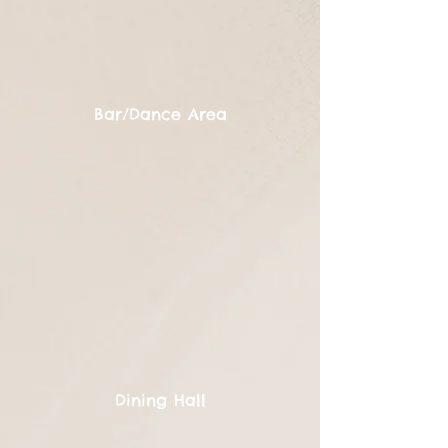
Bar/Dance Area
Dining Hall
------
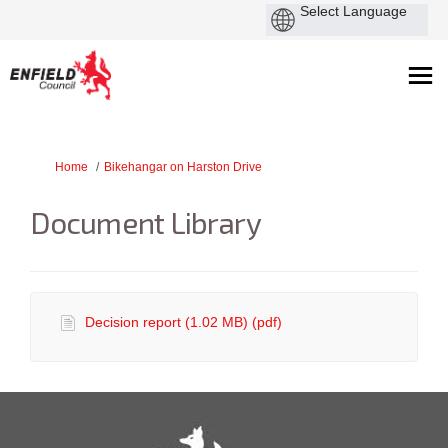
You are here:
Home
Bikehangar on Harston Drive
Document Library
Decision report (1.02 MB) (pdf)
------
→ Exercise description
Among the entries above, copy exactly only the lines starting with the one containing "Bikehangar on Harston Drive" and going through the one containing "Decision report (1.02 MB) (pdf)", both ends included.

→ Exercise response
Bikehangar on Harston Drive
Document Library
Decision report (1.02 MB) (pdf)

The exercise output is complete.